- Release poster
- Directed by: Nour Wazzi
- Written by: Rowan Joffé
- Produced by: Nicky Bentham
- Starring: Famke Janssen; Rose Williams; Alex Hassell; Finn Cole; Anna Friel;
- Cinematography: Remi Adefarasin
- Edited by: Fiona DeSouza
- Music by: Alex Baranowski
- Production companies: Gaumont; Neon Films; Panacea Productions;
- Distributed by: Netflix
- Release date: 1 November 2023;
- Running time: 97 minutes
- Countries: United Kingdom; France;
- Language: English

= Locked In (2023 film) =

Film by Nour Wazzi

Locked In is a 2023 psychological thriller film directed by Nour Wazzi and written by Rowan Joffé. It stars Famke Janssen, Rose Williams and Finn Cole. It was released on streaming service Netflix on 1 November 2023.

==Plot==
Katherine, a former TV star, wakes up in the hospital after a severe accident that has left her with locked-in syndrome, where she is completely paralyzed and cannot communicate. A nurse named Nicky begins to work with Katherine, to try to help her regain bodily control. Nicky seeks information about Katherine from Lina, the wife of Katherine's deceased step-son, Jamie. In a series of flashbacks, we learn of the events which transpired before the accident.

Katherine's husband was very wealthy and left everything to his son Jamie after his death. Jamie longed for Katherine's love and care, but she was often preoccupied with resentment over her disinheritance.

Lina is the daughter of a childhood friend of Katherine's. Upon the death of Lina's mother, Katherine had taken her in and adopted her. Lina took responsibility for Jamie, becoming his primary caregiver and forming a close bond with him. Lina and Jamie married in adulthood, and Katherine became bitter over Lina's ownership of the family estate by way of marrying Jamie.

Dr. Robert Lawrence, the family doctor, becomes involved in their lives and starts an affair with Lina, who's struggling with the lack of fulfillment and autonomy in her isolated life. However, Robert's ulterior motive is hoping to inherit the property. He prescribes Jamie painkillers which cause his health to deteriorate. Later, Robert persuades Jamie to take a boat ride with him and Lina. On the water, Robert deliberately capsizes the boat, and pulls Jamie deep underwater until he drowns. Lina attempts to rescue him but fails.

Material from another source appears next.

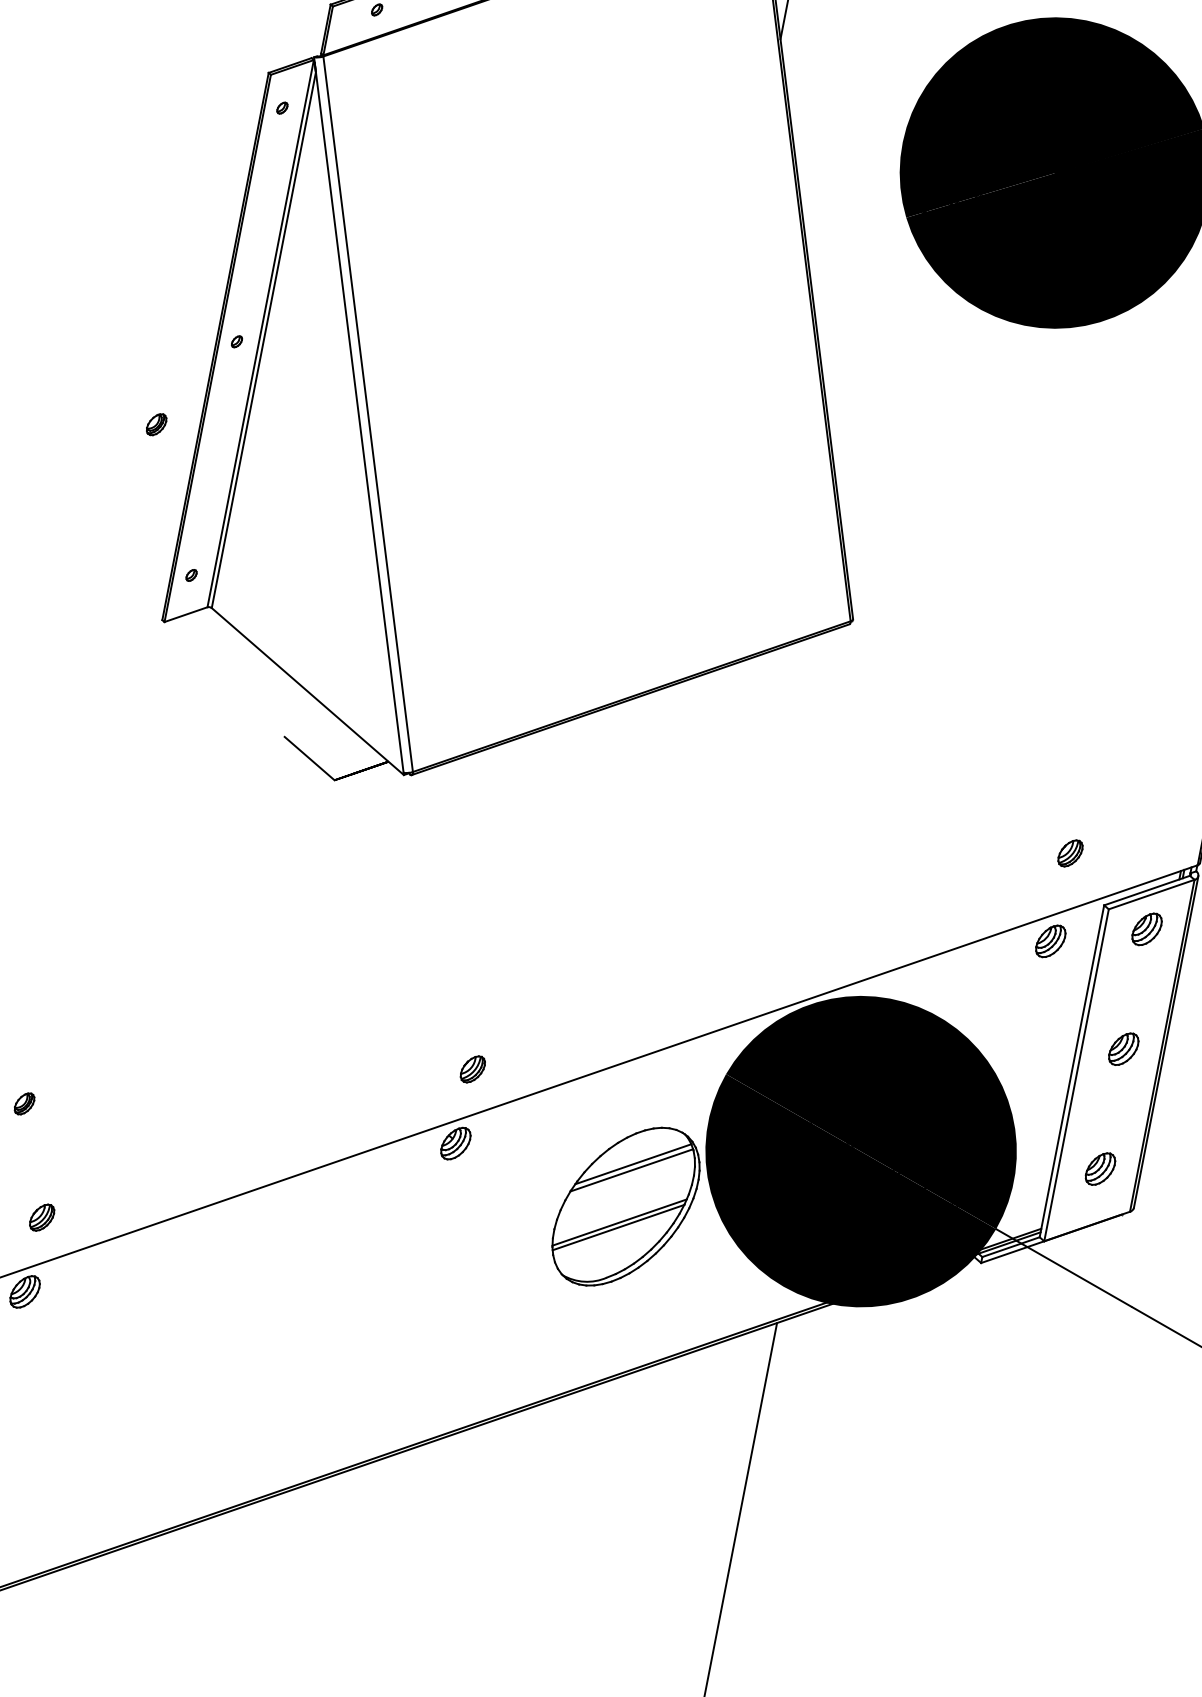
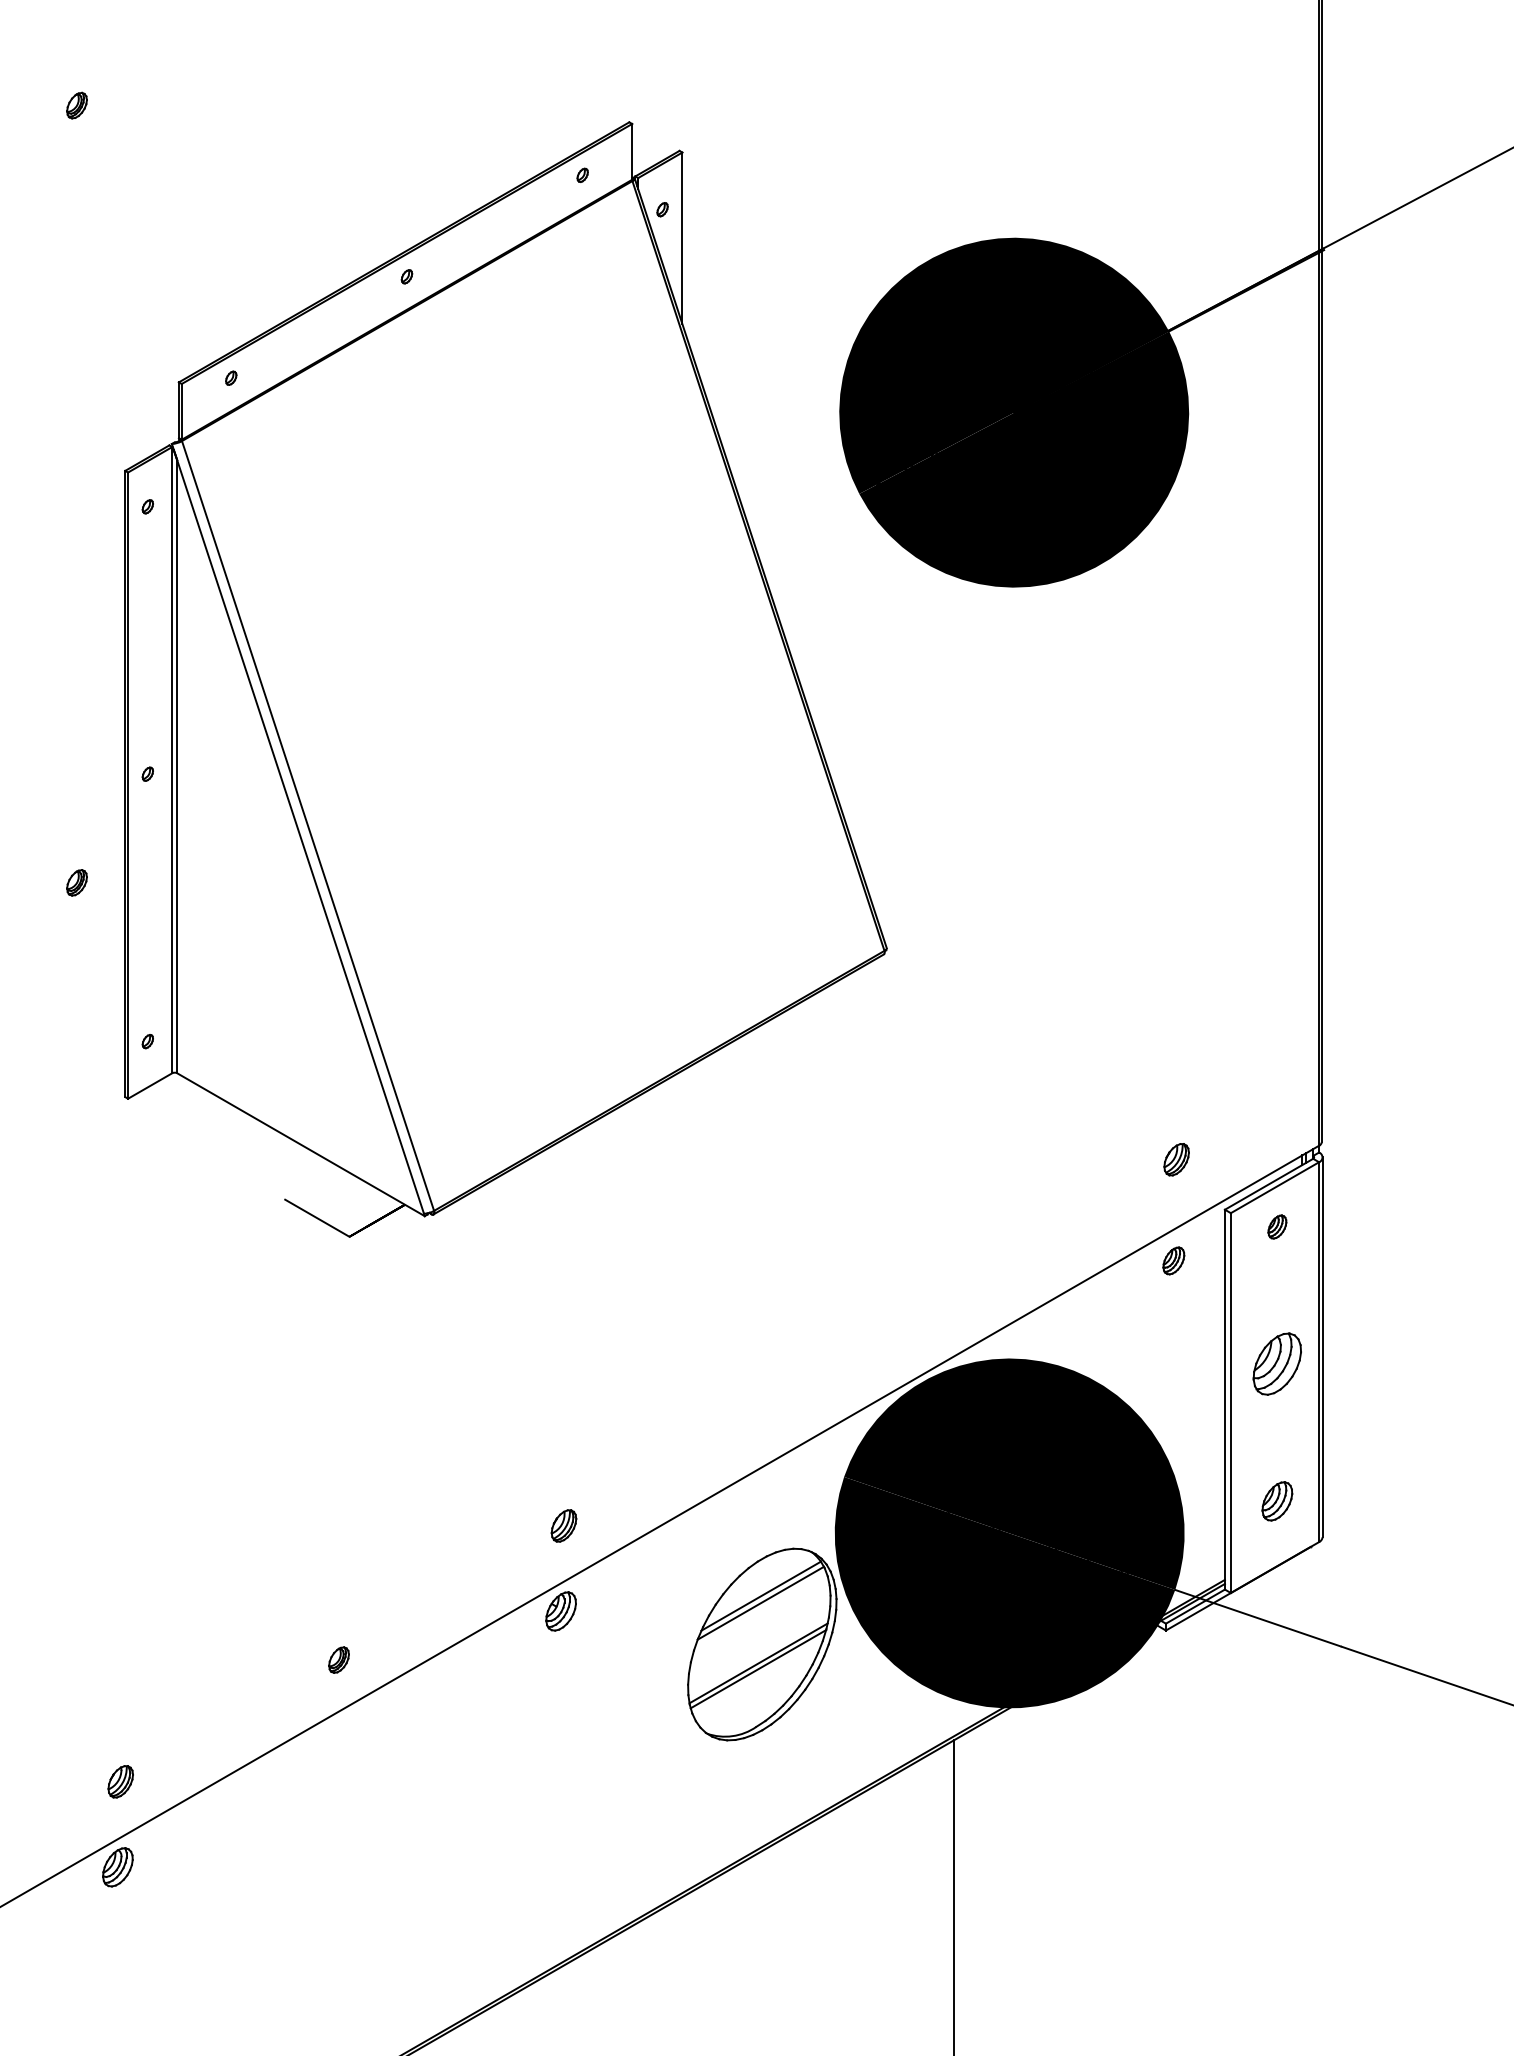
part: (1147, 928) -> (1277, 1226), size x0.6
part: (1050, 940) -> (1173, 1260), size x0.7
part: (1123, 1049) -> (1277, 1364), size x1.6
part: (24, 1103) -> (338, 1659), moved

Following Jamie's funeral, Robert tries pressuring Lina to sell the mansion so they can live elsewhere. She resists due to her promise to Katherine and realises his true intentions. Robert reveals that he has Lina's journal, in which she had written fantasies about killing Jamie. Robert insinuates that Lina could be blamed for Jamie's death. After a brief struggle, Lina runs home to find Katherine, only to discover that she and Robert have also been having an affair. She decides to leave but is chased out of the house by Robert, along with Katherine. While fleeing, Lina sees Katherine raise a rifle and aim it in her direction.

As Katherine gradually recovers, Nicky teaches her to communicate by responding to letters of the alphabet by blinking. Nicky is shocked when Katherine spells out the word "murder". When Lina learns of this, she persuades Robert to help her take Katherine home, believing that Katherine will implicate them both in Jamie’s death.

Nicky follows them and reveals to Lina by text and phone call that Katherine was actually trying to protect her from Robert. In a more detailed flashback from the night of the accident, we see Katherine shoot Robert's tire as he tries to run Lina down, having second thoughts about hurting her. Later, after Katherine begs him to let Lina go, Robert purposefully runs over Katherine with his car.

Lina tricks Robert and injects him with a lethal drug he has prepared for Katherine, but it is not strong enough to kill him. Robert attacks Lina and attempts to kill Katherine with another injection. However, Lina manages to stab Robert to death.

The police later arrive at the mansion and collect Robert's body as Lina, Katherine, and Nicky watch. Lina asks Nicky what she will tell them, but Nicky remains silent. Lina and Katherine hold hands.

==Cast==

- Famke Janssen as Katherine
- Rose Williams as Lina
- Alex Hassell as Doctor Robert Lawrence
- Finn Cole as Jamie
- Anna Friel as Nicky

==Production==
Nicky Bentham produced for Neon Films, with Alison Jackson executive producing for Gaumont. It is the feature length debut of director Nour Wazzi who worked from a script by Rowan Joffé. In December 2022, Finn Cole, Famke Janssen and Rose Williams were confirmed in the lead roles with Alex Hassell and Anna Friel also in the cast.

Principal photography took place in London in late 2022. In early 2023, filming also took place in St Albans, including at St Albans Cathedral.

==Release==
Locked In was released on 1 November 2023 through the streaming service Netflix.